→ What you are asked to do
Exclude the pictures, then restate exactly each line of the data below from the first through the line containing "There appear to".
┌──
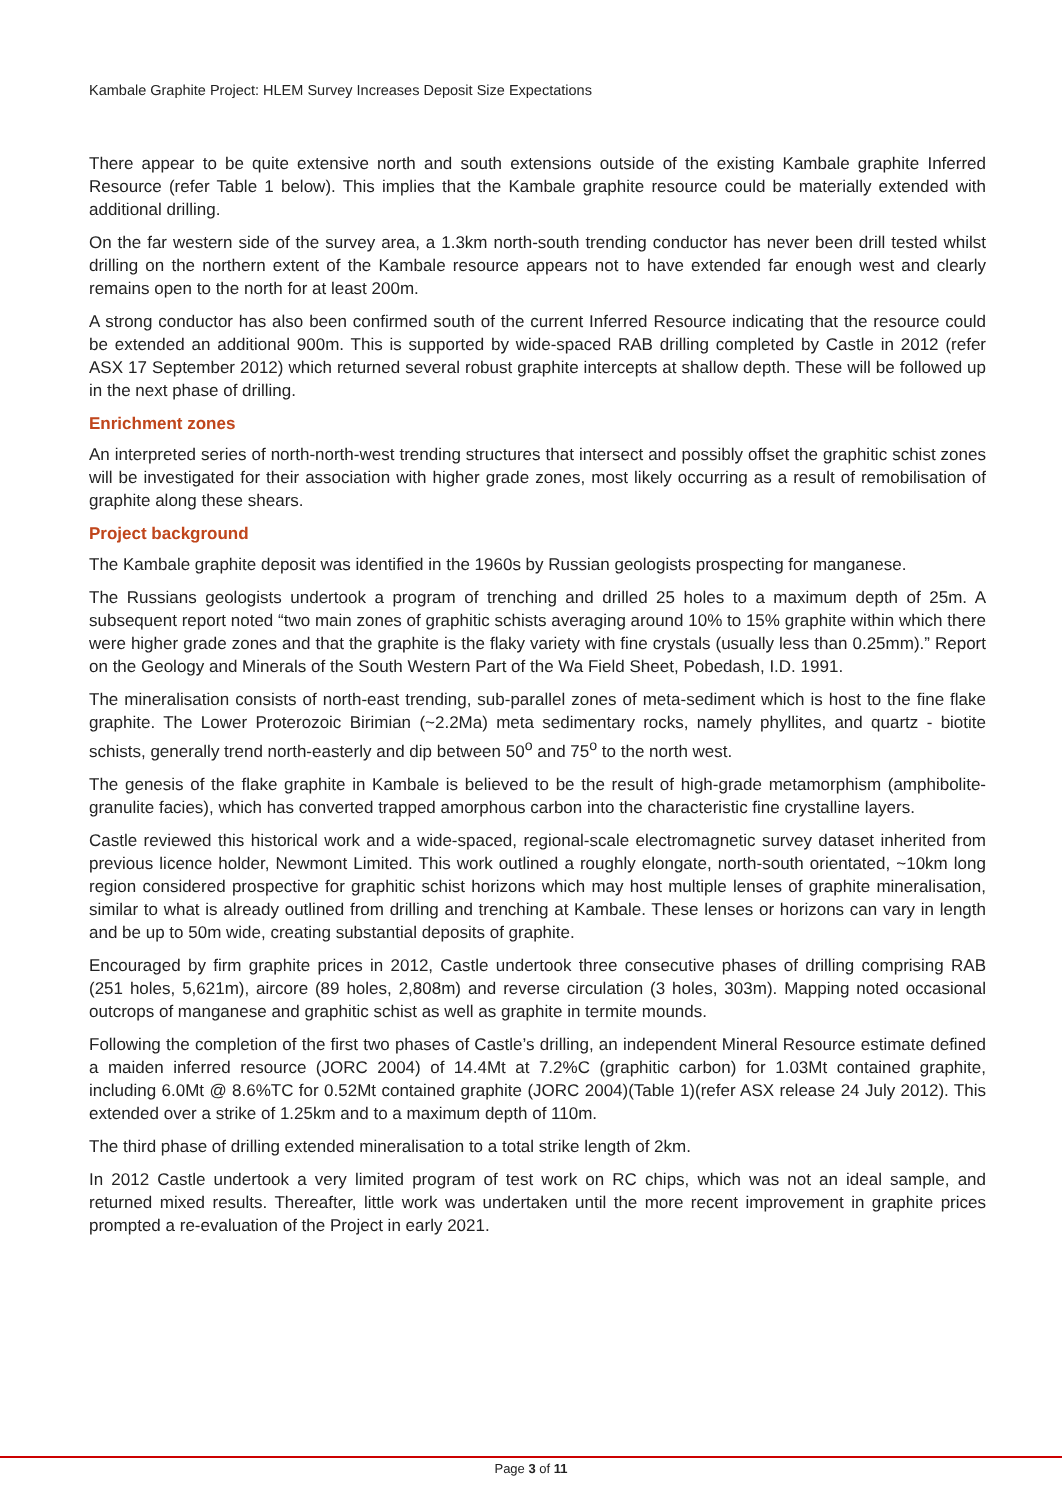Kambale Graphite Project: HLEM Survey Increases Deposit Size Expectations
There appear to be quite extensive north and south extensions outside of the existing Kambale graphite Inferred Resource (refer Table 1 below). This implies that the Kambale graphite resource could be materially extended with additional drilling.
On the far western side of the survey area, a 1.3km north-south trending conductor has never been drill tested whilst drilling on the northern extent of the Kambale resource appears not to have extended far enough west and clearly remains open to the north for at least 200m.
A strong conductor has also been confirmed south of the current Inferred Resource indicating that the resource could be extended an additional 900m. This is supported by wide-spaced RAB drilling completed by Castle in 2012 (refer ASX 17 September 2012) which returned several robust graphite intercepts at shallow depth. These will be followed up in the next phase of drilling.
Enrichment zones
An interpreted series of north-north-west trending structures that intersect and possibly offset the graphitic schist zones will be investigated for their association with higher grade zones, most likely occurring as a result of remobilisation of graphite along these shears.
Project background
The Kambale graphite deposit was identified in the 1960s by Russian geologists prospecting for manganese.
The Russians geologists undertook a program of trenching and drilled 25 holes to a maximum depth of 25m. A subsequent report noted “two main zones of graphitic schists averaging around 10% to 15% graphite within which there were higher grade zones and that the graphite is the flaky variety with fine crystals (usually less than 0.25mm).” Report on the Geology and Minerals of the South Western Part of the Wa Field Sheet, Pobedash, I.D. 1991.
The mineralisation consists of north-east trending, sub-parallel zones of meta-sediment which is host to the fine flake graphite. The Lower Proterozoic Birimian (~2.2Ma) meta sedimentary rocks, namely phyllites, and quartz - biotite schists, generally trend north-easterly and dip between 50<sup>o</sup> and 75<sup>o</sup> to the north west.
The genesis of the flake graphite in Kambale is believed to be the result of high-grade metamorphism (amphibolite-granulite facies), which has converted trapped amorphous carbon into the characteristic fine crystalline layers.
Castle reviewed this historical work and a wide-spaced, regional-scale electromagnetic survey dataset inherited from previous licence holder, Newmont Limited. This work outlined a roughly elongate, north-south orientated, ~10km long region considered prospective for graphitic schist horizons which may host multiple lenses of graphite mineralisation, similar to what is already outlined from drilling and trenching at Kambale. These lenses or horizons can vary in length and be up to 50m wide, creating substantial deposits of graphite.
Encouraged by firm graphite prices in 2012, Castle undertook three consecutive phases of drilling comprising RAB (251 holes, 5,621m), aircore (89 holes, 2,808m) and reverse circulation (3 holes, 303m). Mapping noted occasional outcrops of manganese and graphitic schist as well as graphite in termite mounds.
Following the completion of the first two phases of Castle’s drilling, an independent Mineral Resource estimate defined a maiden inferred resource (JORC 2004) of 14.4Mt at 7.2%C (graphitic carbon) for 1.03Mt contained graphite, including 6.0Mt @ 8.6%TC for 0.52Mt contained graphite (JORC 2004)(Table 1)(refer ASX release 24 July 2012). This extended over a strike of 1.25km and to a maximum depth of 110m.
The third phase of drilling extended mineralisation to a total strike length of 2km.
In 2012 Castle undertook a very limited program of test work on RC chips, which was not an ideal sample, and returned mixed results. Thereafter, little work was undertaken until the more recent improvement in graphite prices prompted a re-evaluation of the Project in early 2021.
Page 3 of 11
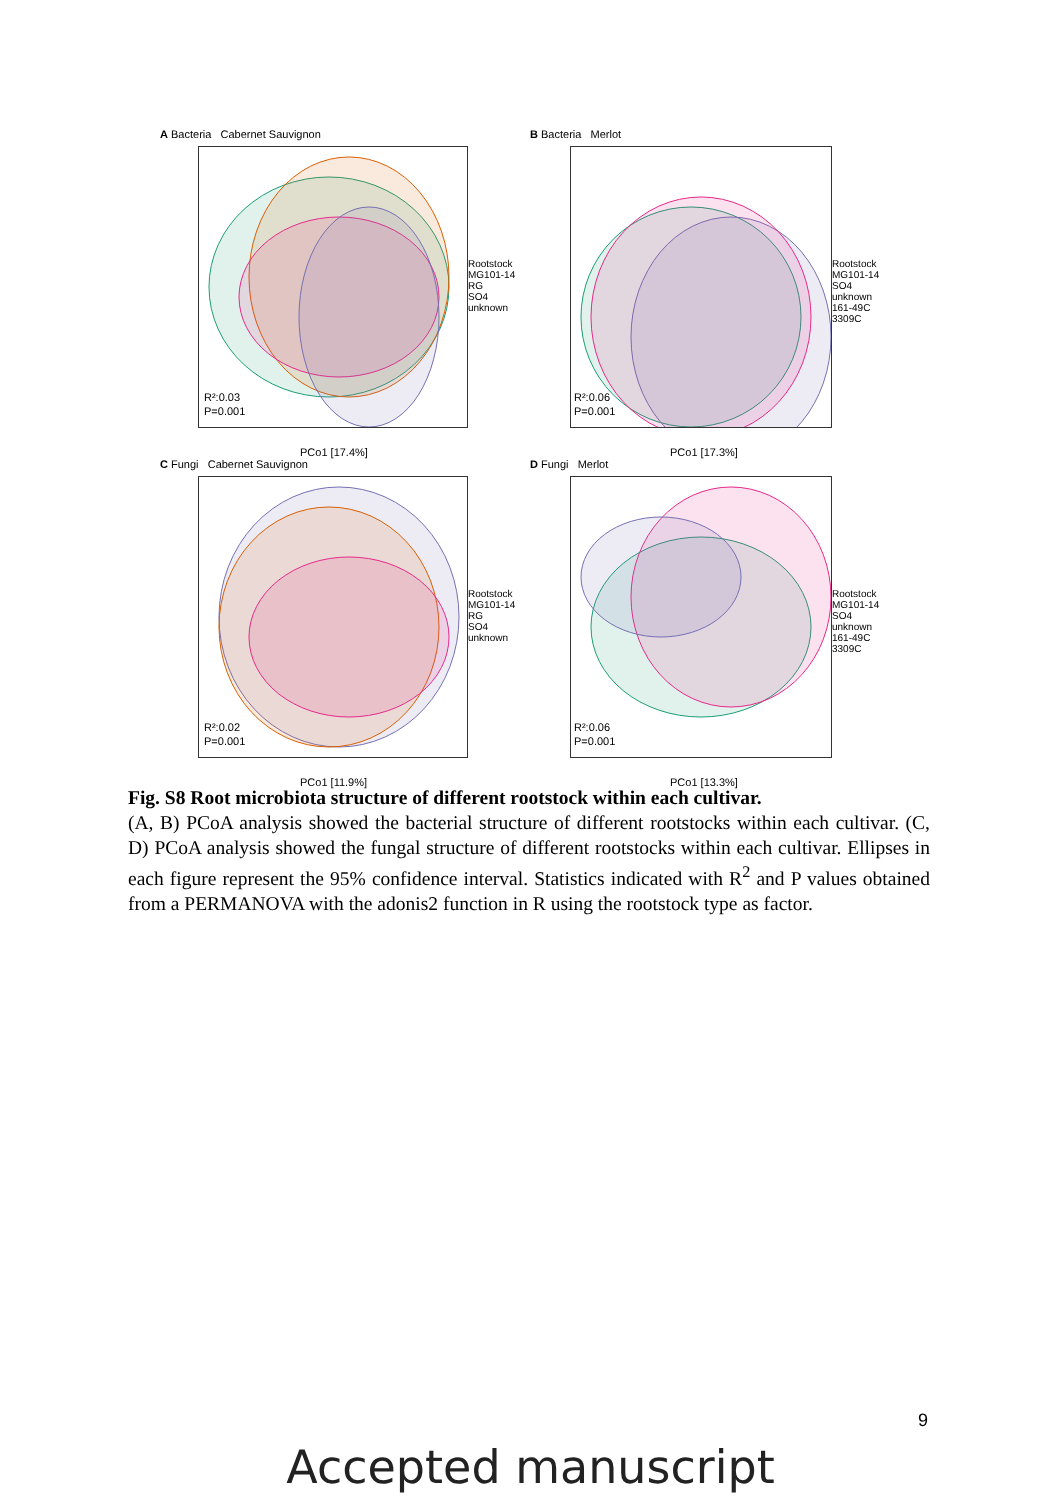A Bacteria Cabernet Sauvignon
Rootstock
MG101-14
RG
SO4
unknown
R²:0.03
P=0.001
PCo1 [17.4%]
B Bacteria Merlot
Rootstock
MG101-14
SO4
unknown
161-49C
3309C
R²:0.06
P=0.001
PCo1 [17.3%]
C Fungi Cabernet Sauvignon
Rootstock
MG101-14
RG
SO4
unknown
R²:0.02
P=0.001
PCo1 [11.9%]
D Fungi Merlot
Rootstock
MG101-14
SO4
unknown
161-49C
3309C
R²:0.06
P=0.001
PCo1 [13.3%]
Fig. S8 Root microbiota structure of different rootstock within each cultivar.
(A, B) PCoA analysis showed the bacterial structure of different rootstocks within each cultivar. (C, D) PCoA analysis showed the fungal structure of different rootstocks within each cultivar. Ellipses in each figure represent the 95% confidence interval. Statistics indicated with R<sup>2</sup> and P values obtained from a PERMANOVA with the adonis2 function in R using the rootstock type as factor.
9
Accepted manuscript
└──
→ Written solution
Kambale Graphite Project: HLEM Survey Increases Deposit Size Expectations
There appear to be quite extensive north and south extensions outside of the existing Kambale graphite Inferred Resource (refer Table 1 below). This implies that the Kambale graphite resource could be materially extended with additional drilling.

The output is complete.